## Extrait cité
===

Relationship between radiofrequency-electromagnetic radiation from cellular phones and brain tumor: meta-analyses using various proxies for RF-EMR exposure-outcome assessment

A partir d'une revue systématique de la littérature publiée jusqu'en décembre 2020 (24 études), cette méta-analyse évalue l'association entre l'utilisation de téléphones cellulaires ou mobiles et le développement de tumeurs cérébrales

Environmental Health, Volume 23, Numéro 1, Page 82, 2024, article en libre accès

Résumé en anglais

Introduction: The authors conducted meta-analyses regarding the association between cellular and mobile phone use and brain tumor development by applying various radiofrequency-electromagnetic radiation (RF-EMR) exposure subcategories. With changing patterns of mobile phone use and rapidly developing Wireless Personal Area Network (WPAN) technology (such as Bluetooth), this study will provide insight into the importance of more precise exposure subcategories for RF-EMR.

Methods: The medical librarian searched MEDLINE (PubMed), EMBASE, and the Cochrane Library until 16 December 2020.

===

## Données d'estimation de pose relative
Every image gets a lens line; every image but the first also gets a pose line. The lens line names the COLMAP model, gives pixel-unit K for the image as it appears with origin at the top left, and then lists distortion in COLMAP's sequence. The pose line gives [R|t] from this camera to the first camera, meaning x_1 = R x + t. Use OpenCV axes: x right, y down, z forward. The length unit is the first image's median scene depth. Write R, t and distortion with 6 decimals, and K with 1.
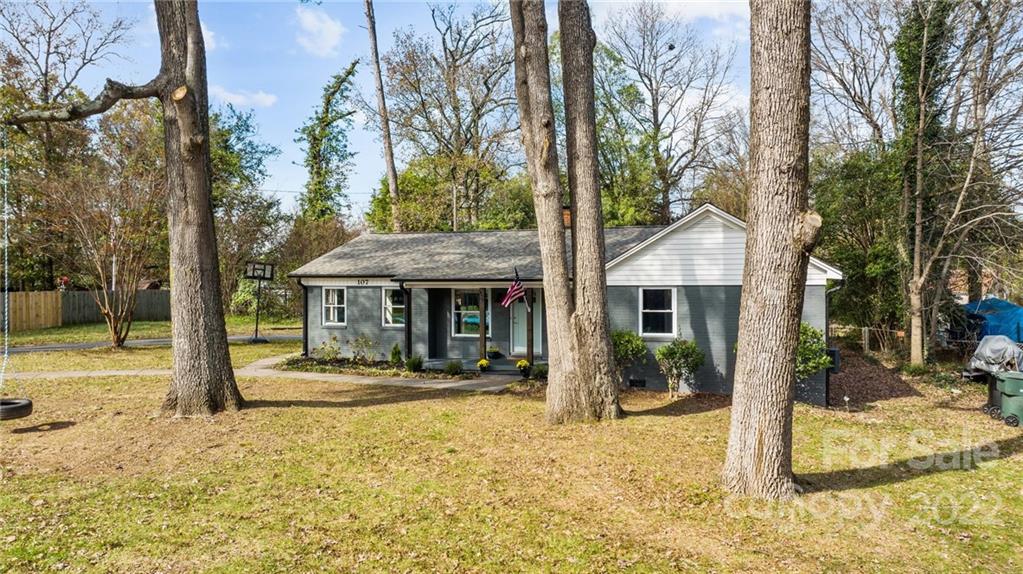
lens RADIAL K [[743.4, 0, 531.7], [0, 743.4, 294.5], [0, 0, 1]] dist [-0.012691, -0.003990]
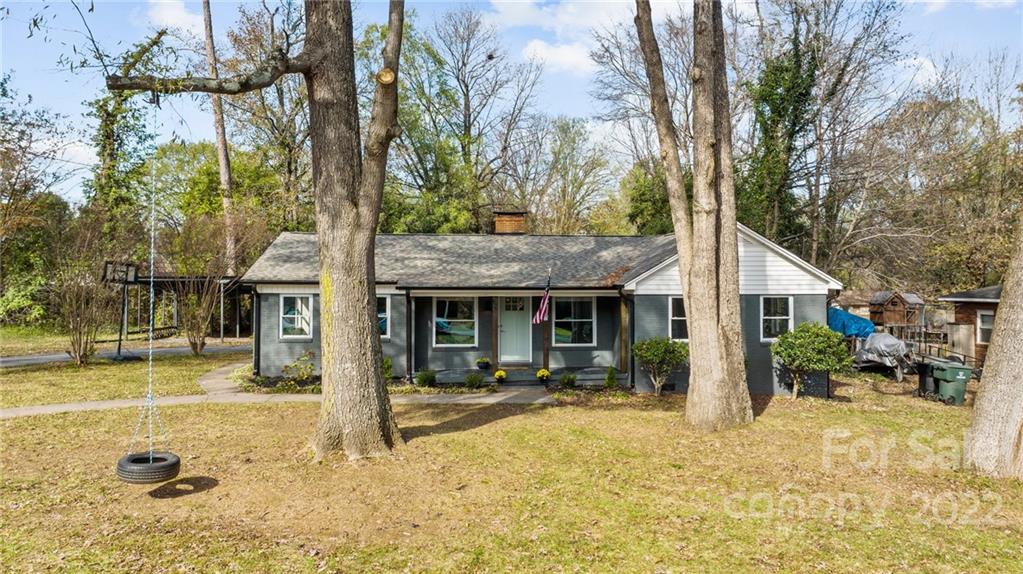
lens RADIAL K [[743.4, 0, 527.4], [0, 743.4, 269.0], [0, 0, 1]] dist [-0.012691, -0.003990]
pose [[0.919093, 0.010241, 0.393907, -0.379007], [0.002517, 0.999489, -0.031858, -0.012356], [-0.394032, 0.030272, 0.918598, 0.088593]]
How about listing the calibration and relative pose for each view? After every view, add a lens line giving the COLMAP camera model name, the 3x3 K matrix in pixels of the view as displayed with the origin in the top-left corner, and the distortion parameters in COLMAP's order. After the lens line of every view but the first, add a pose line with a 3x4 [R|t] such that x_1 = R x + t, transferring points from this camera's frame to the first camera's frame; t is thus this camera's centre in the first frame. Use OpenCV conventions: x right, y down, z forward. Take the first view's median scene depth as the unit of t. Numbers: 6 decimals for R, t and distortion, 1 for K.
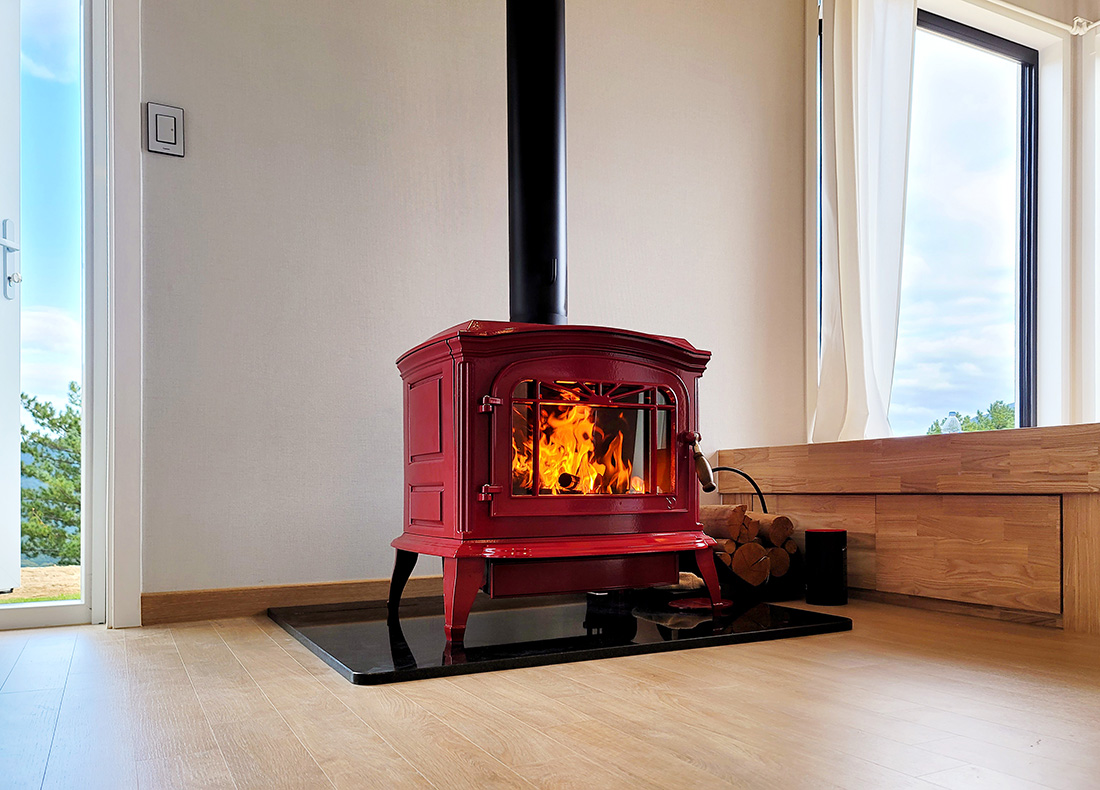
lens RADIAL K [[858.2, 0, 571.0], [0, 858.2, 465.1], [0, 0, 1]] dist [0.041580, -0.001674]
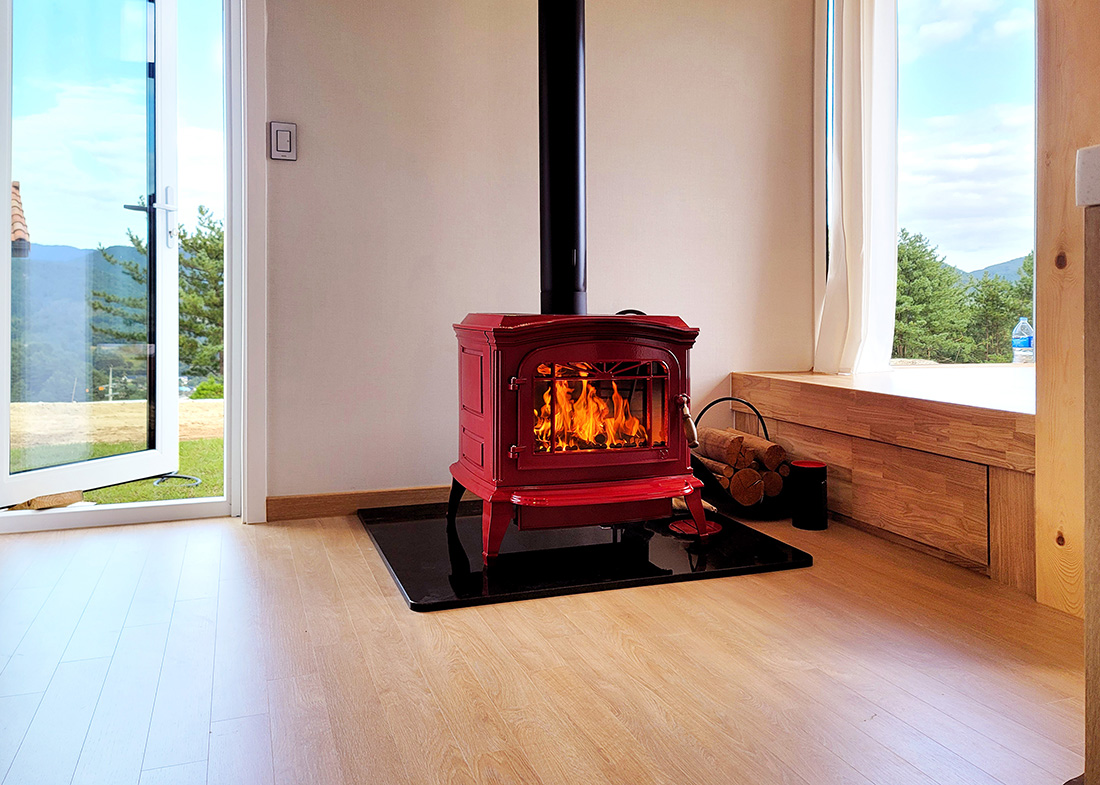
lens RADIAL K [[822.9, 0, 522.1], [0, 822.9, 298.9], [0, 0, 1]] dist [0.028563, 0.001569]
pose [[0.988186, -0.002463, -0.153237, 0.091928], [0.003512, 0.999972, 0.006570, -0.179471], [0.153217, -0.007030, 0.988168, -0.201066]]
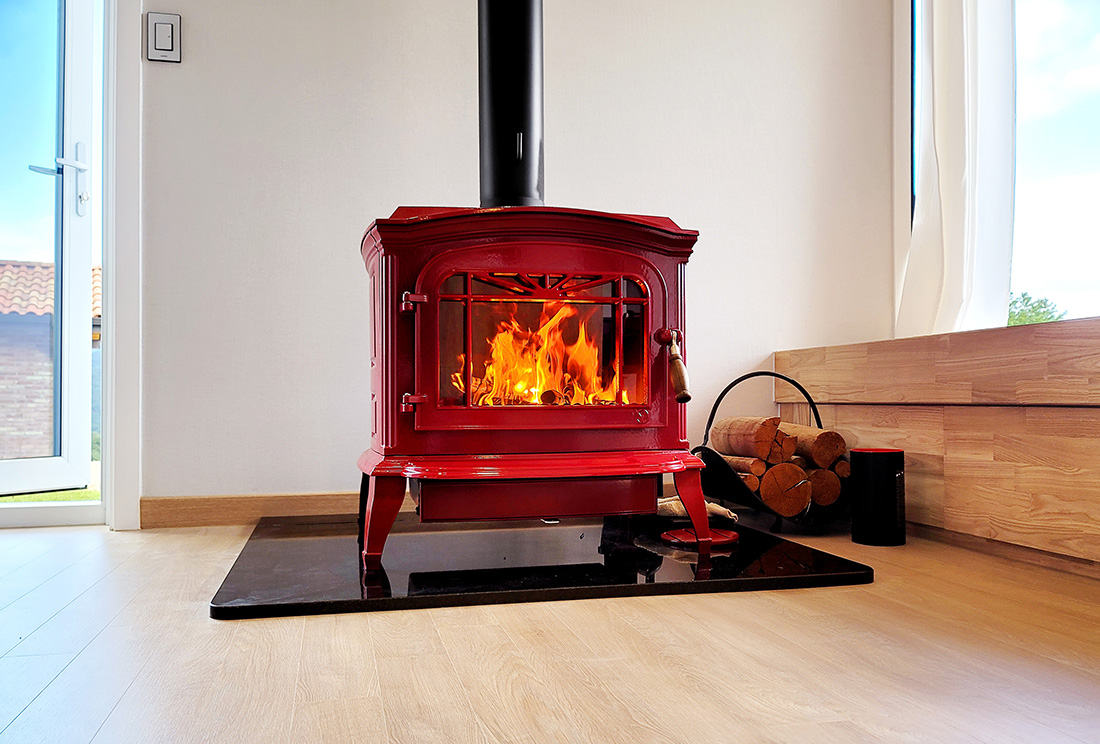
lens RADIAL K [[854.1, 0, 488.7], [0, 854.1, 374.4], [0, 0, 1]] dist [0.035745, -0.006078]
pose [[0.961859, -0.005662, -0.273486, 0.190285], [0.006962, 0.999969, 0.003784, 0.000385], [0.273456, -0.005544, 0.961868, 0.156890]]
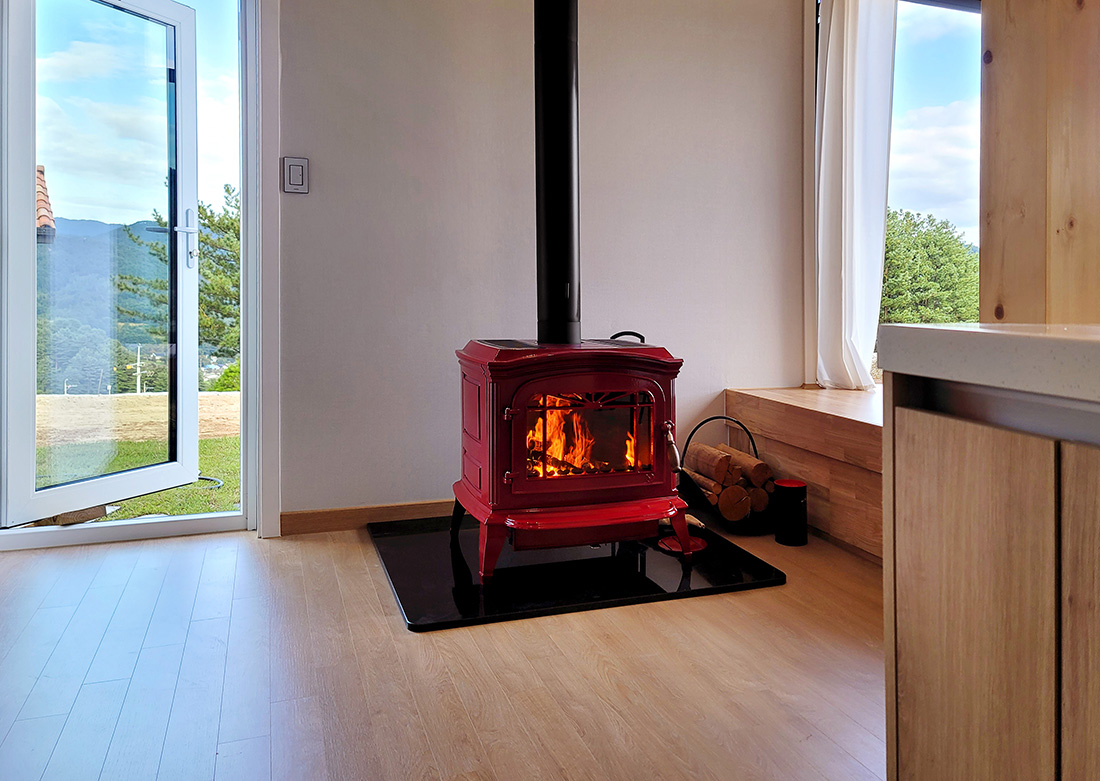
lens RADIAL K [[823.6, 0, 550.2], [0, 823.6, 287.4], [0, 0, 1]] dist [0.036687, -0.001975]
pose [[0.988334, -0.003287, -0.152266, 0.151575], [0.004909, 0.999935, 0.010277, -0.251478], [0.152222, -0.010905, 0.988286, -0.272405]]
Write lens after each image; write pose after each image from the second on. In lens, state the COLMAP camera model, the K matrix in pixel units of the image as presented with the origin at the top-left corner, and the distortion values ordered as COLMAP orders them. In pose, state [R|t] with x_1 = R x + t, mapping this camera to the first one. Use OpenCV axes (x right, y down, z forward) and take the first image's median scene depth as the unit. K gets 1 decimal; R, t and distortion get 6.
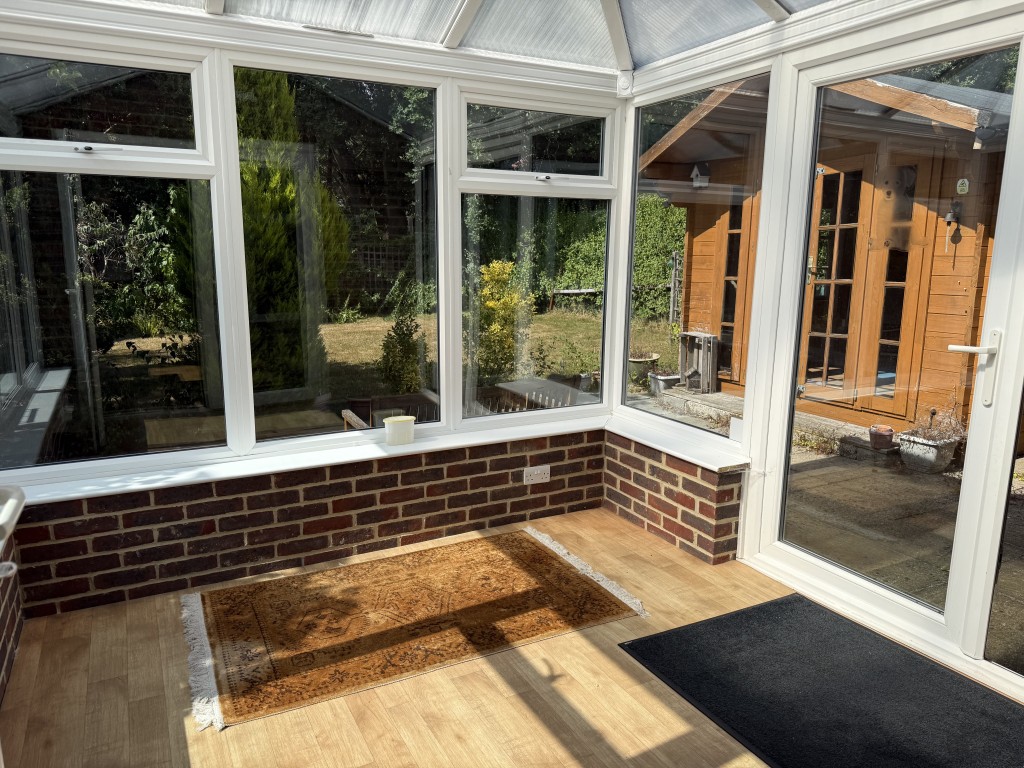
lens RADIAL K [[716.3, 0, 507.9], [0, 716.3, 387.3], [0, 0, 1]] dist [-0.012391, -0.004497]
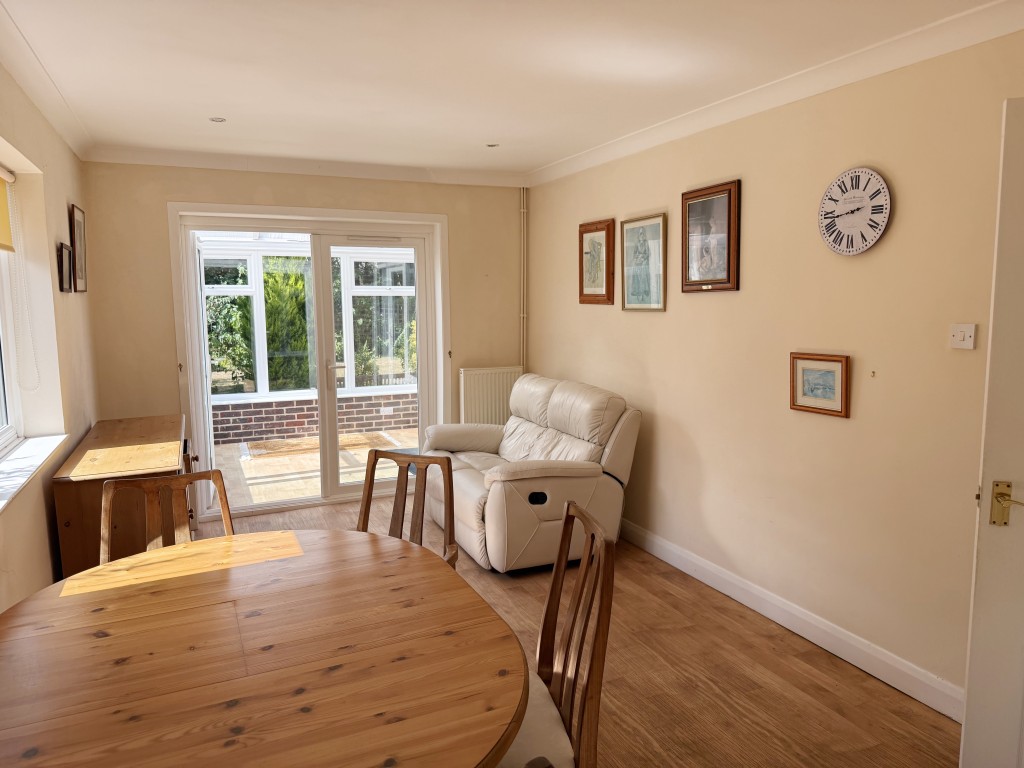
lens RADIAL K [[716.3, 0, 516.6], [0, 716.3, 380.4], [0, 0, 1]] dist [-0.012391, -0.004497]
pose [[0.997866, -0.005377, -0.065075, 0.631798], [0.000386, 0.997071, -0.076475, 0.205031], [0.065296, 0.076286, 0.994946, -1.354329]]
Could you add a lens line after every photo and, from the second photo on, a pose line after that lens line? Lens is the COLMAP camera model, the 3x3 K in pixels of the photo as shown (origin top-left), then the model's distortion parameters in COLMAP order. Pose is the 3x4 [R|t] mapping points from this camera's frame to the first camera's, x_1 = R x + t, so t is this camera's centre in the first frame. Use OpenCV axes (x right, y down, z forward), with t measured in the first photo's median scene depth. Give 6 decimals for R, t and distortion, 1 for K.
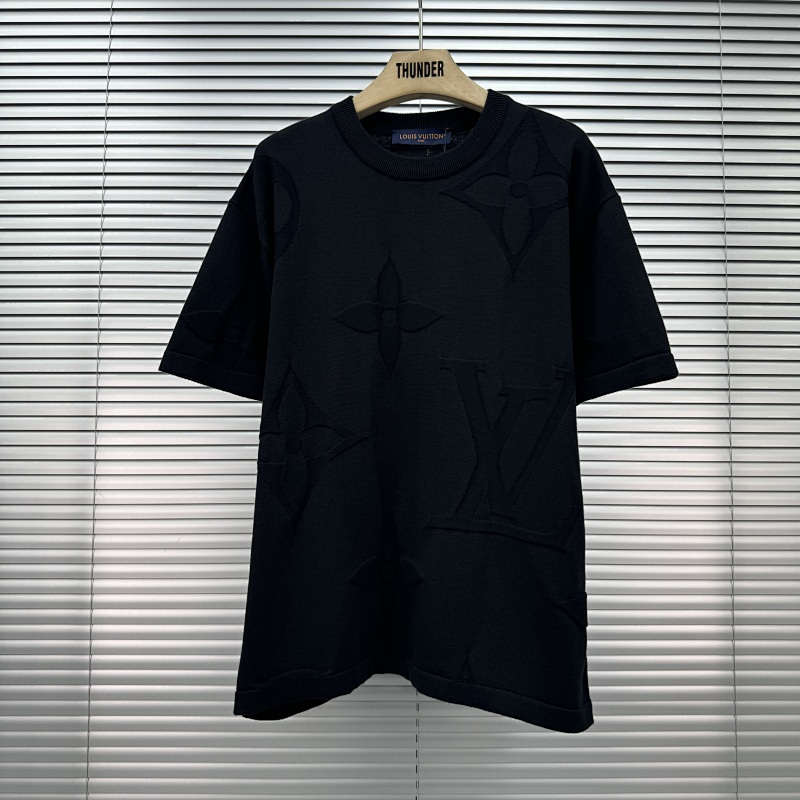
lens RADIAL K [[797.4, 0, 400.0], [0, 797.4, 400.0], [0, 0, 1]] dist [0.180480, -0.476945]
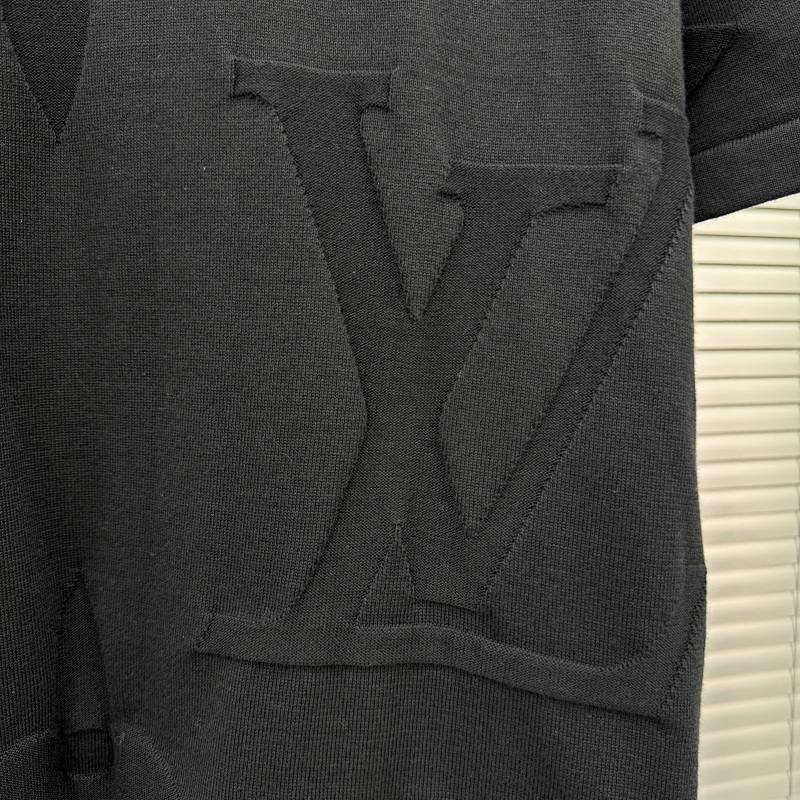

===

## Consigne 1
Réécrivez l'extrait sur les téléphones portables et les tumeurs cérébrales en commençant aux mots « Introduction: The authors » et en vous arrêtant après « subcategories for RF-EMR. ». Remplacez « Bluetooth » par « Wi-Fi ».
## Consigne 2
Poursuivez l'extrait sur les téléphones portables et les tumeurs cérébrales après sa dernière phrase.

## Corrigé 1
Introduction: The authors conducted meta-analyses regarding the association between cellular and mobile phone use and brain tumor development by applying various radiofrequency-electromagnetic radiation (RF-EMR) exposure subcategories. With changing patterns of mobile phone use and rapidly developing Wireless Personal Area Network (WPAN) technology (such as Wi-Fi), this study will provide insight into the importance of more precise exposure subcategories for RF-EMR.

## Corrigé 2
Results: In these meta-analyses, 19 case-control studies and five cohort studies were included. Ipsilateral users reported a pooled odds ratio (OR) of 1.40 (95% CI 1.21–1.62) compared to non-regular users. Users with years of use over 10 years reported a pooled OR of 1.27 (95% CI 1.08–1.48). When stratified by each type of brain tumor, only meningioma (OR 1.20 (95% CI 1.04–1.39)), glioma (OR 1.45 (95% CI 1.16–1.82)), and malignant brain tumors (OR 1.93 (95% CI 1.55–2.39)) showed an increased OR with statistical significance for ipsilateral users. For users with years of use over 10 years, only glioma (OR 1.32 (95% CI 1.01–1.71)) showed an increased OR with statistical significance. When 11 studies with an OR with cumulative hours of use over 896 h were synthesized, the pooled OR was 1.59 (95% CI 1.25–2.02). When stratified by each type of brain tumor, glioma, meningioma, and acoustic neuroma reported the pooled OR of 1.66 (95% CI 1.13–2.44), 1.29 (95% CI 1.08–1.54), and 1.84 (95% CI 0.78–4.37), respectively. For each individual study that considered cumulative hours of use, the highest OR for glioma, meningioma, and acoustic neuroma was 2.89 (1.41–5.93) (both side use, > 896 h), 2.57 (1.02–6.44) (both side use, > 896 h), and 3.53 (1.59–7.82) (ipsilateral use, > 1640 h), respectively. For five cohort studies, the pooled risk ratios (RRs) for all CNS tumors, glioma, meningioma, and acoustic neuroma, were statistically equivocal, respectively. However, the point estimates for acoustic neuroma showed a rather increased pooled RR for ever-use (1.26) and over 10 years of use (1.61) compared to never-use, respectively.

Discussion: In this meta-analysis, as the exposure subcategory used became more concrete, the pooled ORs demonstrated higher values with statistical significance. Although the meta-analysis of cohort studies yielded statistically inconclusive pooled effect estimates, (i) as the number of studies included grows and (ii) as the applied exposure subcategories become more concrete, the pooled RRs could show a different aspect in future research. Additionally, future studies should thoroughly account for changing patterns in mobile phone use and the growing use of earphones or headphones with WPAN technology.